The so-called “ban the box” trend, referring to a common employment application check box as to whether an applicant has a criminal history, recently resulted in San Francisco’s latest employment-related law called the Fair Chance Ordinance. It becomes effective on March 14, 2014, and operative on August 14, 2014. The ordinance covers employment and housing applications, as well as requirements for city contractors and subcontractors. This article focuses on the provisions impacting private sector employers.

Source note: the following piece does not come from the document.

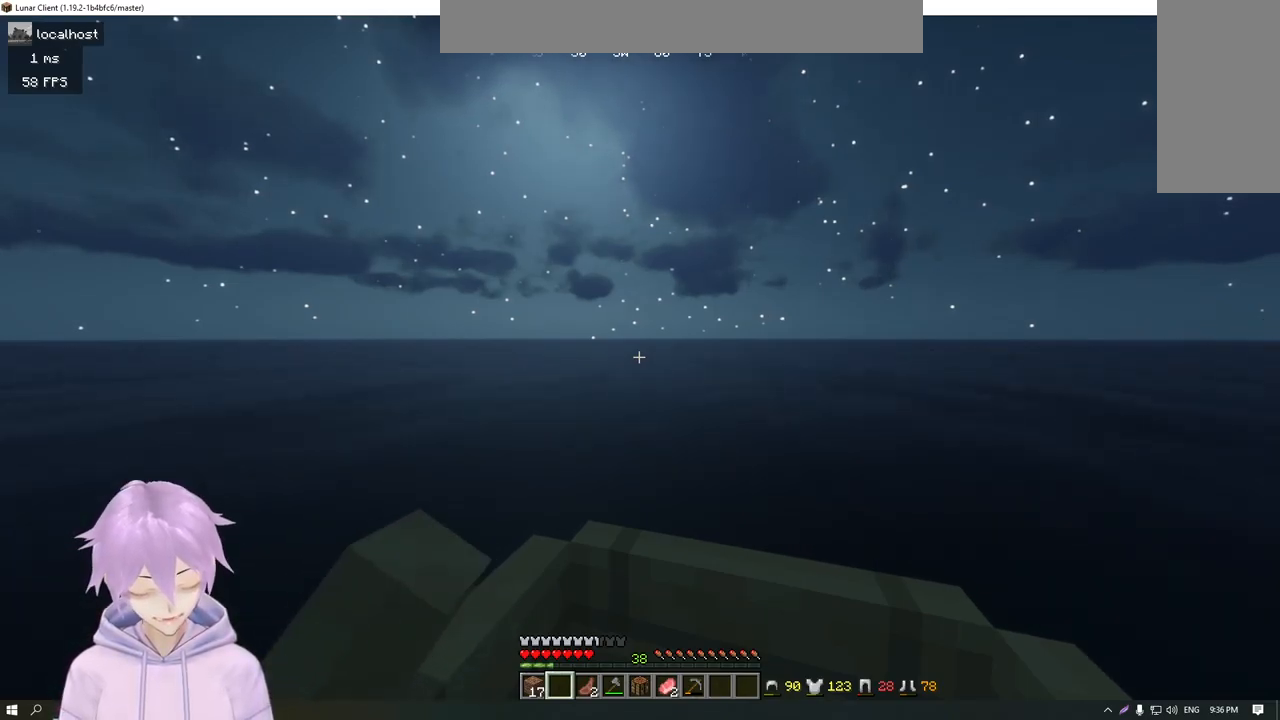
{"keys": ["w"], "mouse": [], "events": []}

Rationale and Background Information
According to the law’s detailed “Findings,” surveys have revealed that up to 90 percent of employers conduct criminal background checks during the hiring process. It noted that individuals with old, and sometimes minor, criminal convictions have been discouraged from even applying for jobs due to the criminal history “box” on most employment applications. It further cited the well-established data that lack of employment and housing are significant causes of recidivism.
Before anyone leaps to the conclusion that this is either San Francisco being at the forefront or out of touch, depending on one’s point of view, four states have enacted criminal history restrictions applicable to private employers, including Hawaii, Massachusetts, Minnesota and Rhode Island. Furthermore, in April 2012, the federal Equal Employment Opportunity Commission issued an Enforcement Guidance cautioning that consideration of arrest and conviction records in hiring decisions may have an adverse racial impact and that employers must have job-related business reasons for doing so. Moreover, at least one large retailer, including Target, recently announced that it was “banning the box” and would eliminate the criminal conviction inquiry on its employment applications.
The New Ban
San Francisco’s Fair Chance ordinance applies to employers with 20 or more employees, and to jobs and job openings physically located in San Francisco. The 20 employee threshold applies regardless of where the employees are located and counts owners. It specifically includes job placement and referral agencies but excludes the City and County of San Francisco and other public sector employers.
The ordinance prohibits employers from either requiring applicants to disclose, or take an adverse action (e.g., failing to hire or firing upon discovery) due to, an arrest that did not lead to a conviction, participation in a diversion or deferral of judgment program, a conviction that was judicially dismissed or expunged, a conviction in the juvenile justice system, or aconviction that is more than seven years old.
The new law further prohibits employers from requiring applicants to disclose on any employment application the fact or details of any conviction history (including a felony, misdemeanor or other offense that resulted in probation, fine, imprisonment or parole), unresolved arrest or any of the matters described in the preceding paragraph. In short, this means eliminating the criminal conviction box on the employment application.
Such disclosures may be subsequently required, but only after either the first live interview of the applicant or after a conditional offer of employment. Prior to requiring such a disclosure, employers must provide the applicant with a notice that the City will be publishing that describes individuals’ rights and responsibilities under the law.
The New Procedures
Employers may continue to obtain background check reports and decline to hire an applicant because of a criminal conviction. However, the Fair Chance law imposes the following procedures. Prior to obtaining a background check report, employers must provide the applicant with anotice explaining that evidence of inaccuracy, rehabilitation or other mitigating factors will be taken into consideration. Employers must conduct individualized assessments, considering only “directly-related convictions” (which means the conduct leading to the conviction has a direct and specific negative bearing on the applicant’s ability to perform the duties of the job in question — and whether the job offers the opportunity for the same or similar offense to occur), the time that has elapsed since the conviction and any mitigating factor evidence. Upon declining to hire the applicant based on a conviction, the employer must provide the individual with a completed questionnaire, which the City will be publishing.
Job postings or advertisements must include a statement that the employer will consider all qualified applicants with criminal histories. Employers must retain records of employment, application forms and other data required by the law for a period of three years.
The City of San Francisco’s Office of Labor Standards Enforcement (OLSE) is charged with administering and enforcing the new law. Individuals who believe the law was violated may report it to the OLSE for investigation and potential civil action by the OLSE. However, individuals are not provided a private right of action.
Federal and State Laws Limiting Criminal History Information
All employers must be mindful of federal and state limitations on criminal background checks. For example, the federal Fair Credit Reporting Act prohibits disclosure of arrests and criminal convictions more than seven years old. Various states have additional limitations. California law, for example, prohibits preemployment inquiries regarding arrests that did not result in convictions, convictions for certain misdemeanor marijuana-related offenses, participation in pre-trial or post-trial diversion programs and misdemeanor convictions for which probation was completed and the case judicially dismissed. On the other hand, California law authorizes certain health facilities to inquire about certain arrests and convictions.
In preparation for this new law, covered employers who have (or will have) employees in San Francisco will need to review and update their hiring documents and background check procedures.